# Work task
Reproduce every record exactly as it appears, but not the pictures.

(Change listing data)
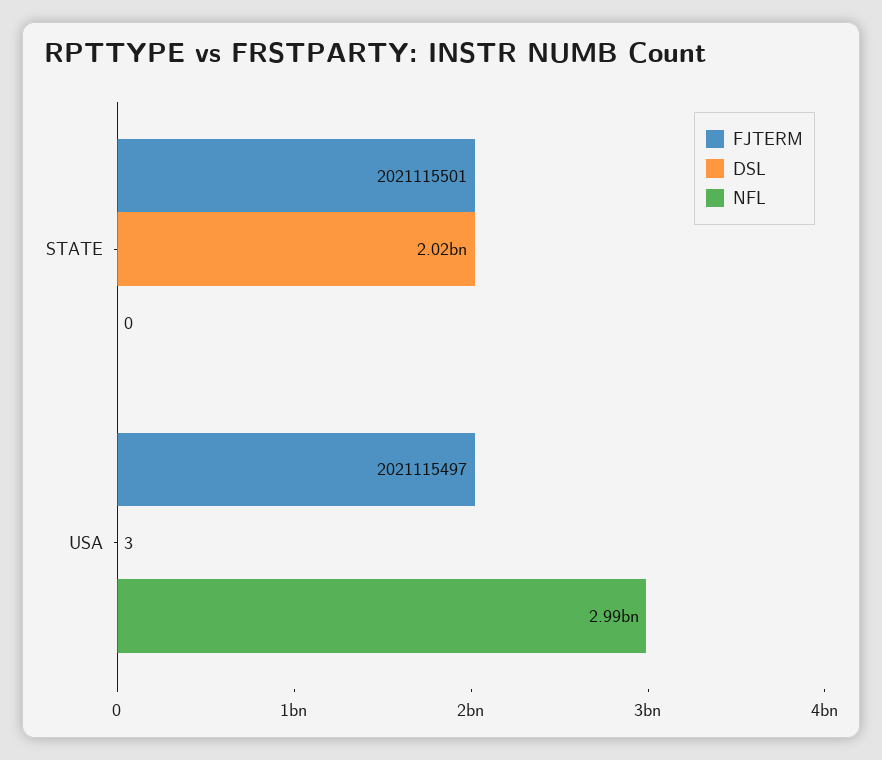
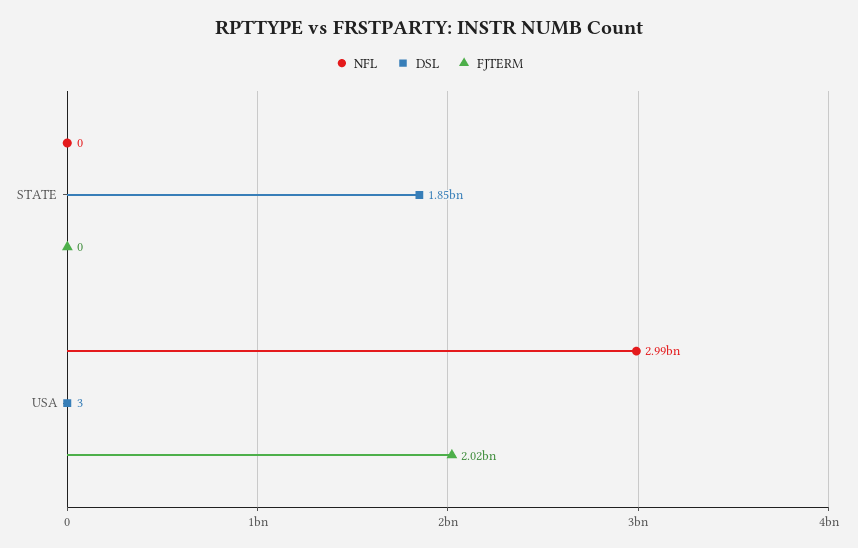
  {
    "FJTERM": {
-     "STATE": 2021115501,
+     "STATE": 0,
      "USA": 2021115497
    },
    "DSL": {
-     "STATE": 2020000000,
+     "STATE": 1850000000,
      "USA": 3
    },
    "NFL": {
      "STATE": 0,
      "USA": 2990000000
    }
  }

# Output for this exercise
  {
    "FJTERM": {
-     "STATE": 2021115501,
+     "STATE": 0,
      "USA": 2021115497
    },
    "DSL": {
-     "STATE": 2020000000,
+     "STATE": 1850000000,
      "USA": 3
    },
    "NFL": {
      "STATE": 0,
      "USA": 2990000000
    }
  }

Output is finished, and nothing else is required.